Meski Arab Saudi menjamin akan mensubstitusi kebutuhan minyak yang hilang akibat penutupan Selat Hormuz dan tindakan militer akan segera dikerahkan untuk membuka kembali Hormuz, pasar minyak akan telanjur panik. Harga akan terkerek di atas US$ 100 per barel. Efeknya, instabilitas ekonomi global. Sekadar ilustrasi, jika harga minyak menyentuh titik US$ 150 per barel, subsidi bahan bakar minyak yang harus dikeluarkan pemerintah Indonesia sebesar Rp 200 triliun.

Kancah Politik

Kita tahu, ilmu pengetahuan tidak netral. Ada kuasa di dalamnya. Baik dalam mengkonstruksikan konsepsinya maupun mendayagunakan hasilnya. Diskursus nuklir adalah bukti otentik. Di kancah politik, ambivalensi nuklir terang sekali. Apalagi ditambah dengan karut-marut pola komunikasi politik dan strategi diplomasi. Kancah politik menyibak tirai klaim obyektivitas sains. Bahwa itu tak lebih dari ekspresi subyektivitas hegemoni sebuah nalar (Barat) di atas inferiorisasi nalar yang lain (Timur).

Amerika Serikat, Eropa, dan Israel semakin kuat menekan Iran untuk menghentikan program nuklirnya, atas tuduhan bertujuan militer. Sedangkan Iran sendiri menegaskan tujuan damai dari program nuklirnya itu. Dalam politik, obyektivitas memang sulit ditemukan. Kepentingan disepakati sebagai “subyektivitas yang paling obyektif”. Tapi setidaknya ada ukuran-ukuran yang bisa dijadikan sebagai standar moral dan etik.

Pertama, secara faktual, ada beberapa negara yang secara pasti memiliki senjata nuklir, termasuk Israel. Tentu menimbulkan “irasionalitas” tersendiri jika serangan militer terhadap Iran dinisbatkan pada argumentasi: menciptakan tata keamanan dan perdamaian global. Ini lebih kepada persoalan superioritas dan inferioritas kekuasaan dalam tata hubungan politik global.

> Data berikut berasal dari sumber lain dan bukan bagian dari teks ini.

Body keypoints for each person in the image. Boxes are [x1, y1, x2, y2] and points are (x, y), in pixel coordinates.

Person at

Kedua, tuduhan penggunaan senjata pemusnah massal yang menjadi landasan keputusan invasi ke Irak pada 2003 tidak pernah terbukti secara ilmiah dan konkret hingga saat ini. Tuduhan itu menjadi “mitos ilmiah” dalam laboratorium kekuasaan. Fenomena itu membuktikan adanya jarak antara sains dan politik. Terjadi praktek politisasi ilmu(wan) atau “saintifikasi” politik. Ilmu(wan) digunakan untuk melegitimasi keputusan politik. Sebaliknya, sebuah keputusan politik diklaim memiliki basis argumentasi ilmiahnya (sains). Ada kuasa dalam ilmu. Ada ilmu yang merasuk dalam kekuasaan. Di sini, politik menyingkap secara jelas klaim obyektivitas dan netralitas ilmu pengetahuan sebagai sebuah mitos.

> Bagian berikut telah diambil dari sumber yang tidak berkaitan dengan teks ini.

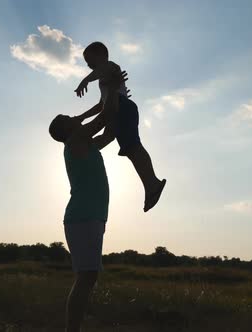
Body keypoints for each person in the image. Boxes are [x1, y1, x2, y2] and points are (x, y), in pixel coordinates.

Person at [49, 70, 127, 332]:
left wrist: (120, 99)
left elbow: (109, 133)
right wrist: (113, 89)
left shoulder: (82, 142)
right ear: (65, 129)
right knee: (86, 278)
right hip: (83, 217)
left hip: (90, 217)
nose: (72, 115)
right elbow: (104, 117)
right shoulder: (75, 141)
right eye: (67, 117)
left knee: (88, 277)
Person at [74, 41, 166, 212]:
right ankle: (82, 157)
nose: (88, 66)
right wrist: (81, 117)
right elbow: (101, 105)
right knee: (105, 139)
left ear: (102, 55)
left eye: (89, 60)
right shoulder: (104, 79)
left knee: (132, 147)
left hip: (122, 107)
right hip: (114, 109)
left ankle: (152, 183)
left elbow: (102, 71)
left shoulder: (111, 67)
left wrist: (85, 80)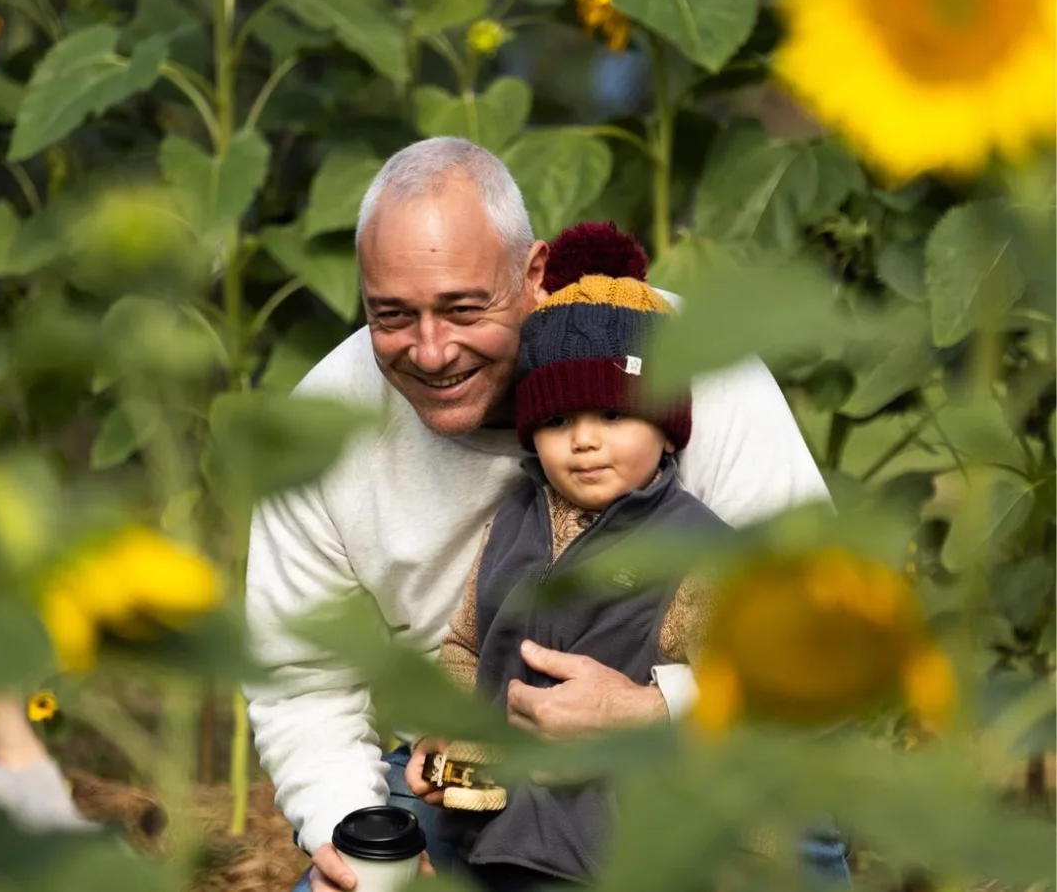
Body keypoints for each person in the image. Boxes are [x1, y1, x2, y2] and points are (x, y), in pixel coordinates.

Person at [243, 137, 834, 892]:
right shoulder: (325, 427)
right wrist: (357, 839)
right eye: (392, 315)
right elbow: (303, 683)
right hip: (464, 785)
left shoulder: (678, 362)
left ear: (532, 272)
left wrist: (657, 711)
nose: (430, 351)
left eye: (463, 308)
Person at [410, 221, 730, 889]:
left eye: (612, 417)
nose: (582, 441)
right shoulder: (514, 521)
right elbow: (466, 643)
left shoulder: (693, 548)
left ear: (667, 430)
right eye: (557, 421)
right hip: (489, 828)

Ketiga, soal nuklir Iran menunjukkan adanya jarak antara prinsip politik dan pragmatisme ekonomi yang terjadi dalam tatanan relasi global saat ini. Larangan kepada berbagai negara untuk mengimpor minyak dari Iran menjadi strategi politis untuk menekan negeri itu. Mengucilkan Iran secara ekonomi diharapkan bisa meluluhkan diplomasi politiknya. Tapi, problematisnya, tingkat ketergantungan “bangunan ekonomi global” pada hasil minyak negara Timur Tengah, salah satunya Iran, sangat tinggi. Ibarat permainan tali-temali ala koboi, sanksi embargo minyak Iran akan menjerat laju ekonomi banyak negara, termasuk AS dan Eropa sendiri.

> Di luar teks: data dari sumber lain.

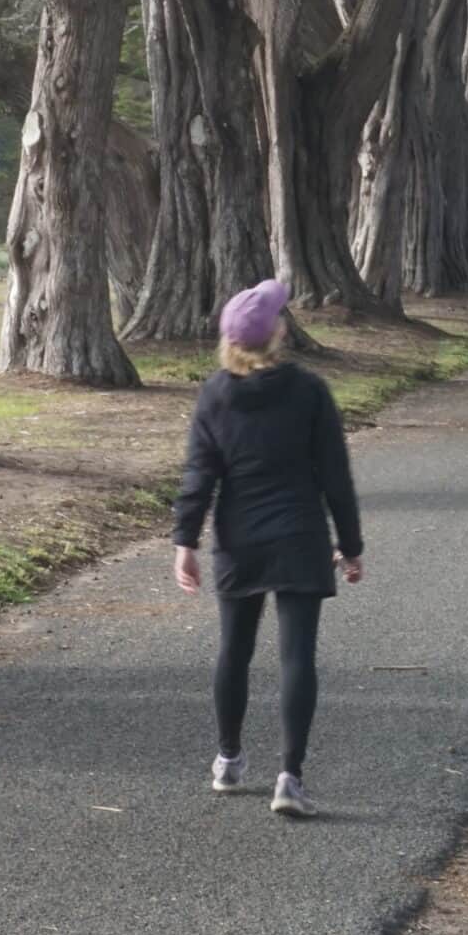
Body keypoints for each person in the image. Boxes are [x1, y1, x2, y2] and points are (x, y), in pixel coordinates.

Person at [173, 278, 364, 820]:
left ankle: (228, 759)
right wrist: (350, 545)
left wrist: (185, 541)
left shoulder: (214, 393)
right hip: (301, 534)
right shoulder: (309, 391)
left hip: (240, 538)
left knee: (235, 649)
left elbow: (199, 475)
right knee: (297, 655)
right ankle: (290, 778)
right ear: (277, 332)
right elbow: (335, 475)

Selain itu, historisitas politik Iran sangat tidak asing dengan tindakan represi politik dan isolasi ekonomi. Satu tahun setelah berdirinya, negara Islam Iran sudah digempur oleh Saddam Husein. Setelah masa itu, Iran juga tumbuh dalam jeratan sanksi embargo ekonomi. Namun Iran dapat bertahan. Jadi, historisitas politik membuat negeri itu memiliki imunitas tersendiri terhadap tekanan politik dan embargo ekonomi. Kesimpulannya, jika serangan militer terhadap Iran dimaksudkan untuk tujuan ini, tidak akan terjamin efektivitasnya. Malah berefek pada lingkup global.

Risiko Serangan

Sebaliknya, serangan ke Iran memiliki risiko besar pada politik luar negeri dan ekonomi Negeri Abang Sam, Eropa, dan Israel sendiri. Cina dan Rusia, meskipun tidak akan sepenuhnya menunjukkan dukungan kepada Iran, tentu berharap serangan itu akan menyita cukup banyak energi politik dan militer Amerika Serikat. Semakin meneguhkan era transisional menuju semakin superiornya Cina.

Serangan ke Iran akan membuat Eropa, yang sedang membenahi ekonomi dalam negerinya, terbelah konsentrasinya. Akan ada alokasi dana baru untuk kepentingan militer di tengah resesi keuangan yang melanda. Sementara itu, untuk Israel, serangan ini memang dapat memperluas radius rasa amannya yang selama ini terganggu oleh pertumbuhan kekuatan Iran.

Namun, pada sisi yang lain, keuntungan ini harus dibayar mahal dengan kemungkinan masifnya serangan balik militer Iran ke beberapa jantung pertahanan dan kota Israel. Bagi negara Israel yang selama ini sangat menekankan “psikologi stabilitas”, kondisi seperti itu akan menjadi yang paling parah dalam rentang sejarah politiknya. Apalagi, posisi dan daya tawar politik Israel masih “goyang” seiring dengan pergantian kekuasaan di Mesir, Tunisia, Libya, dan Yaman. Ini bukan saat yang tepat bagi Israel untuk terlibat dalam sebuah perang.

Sementara itu, Iran sendiri memiliki daya tawar politik tinggi dan pengaruh kuat di beberapa negara ini: Lebanon, Suriah, Irak, dan Bahrain. Pemerintah Bahrain masih sibuk meredam gejolak revolusi yang potensial menaikkan kelompok Syiah ke kekuasaan. Sedangkan di Irak, faksi politik pro-Iran adalah mayoritas. Walaupun tidak memberikan dukungan langsung, Lebanon dan Suriah akan berada di belakang Iran. Semua ini memberikan kekuatan moral politis bagi Iran.

Walhasil, serangan ke Iran penuh risiko. Bukan menyelesaikan masalah, keputusan ini justru semakin meremukkan tata politik global dan menghantam ekonomi AS dan Eropa.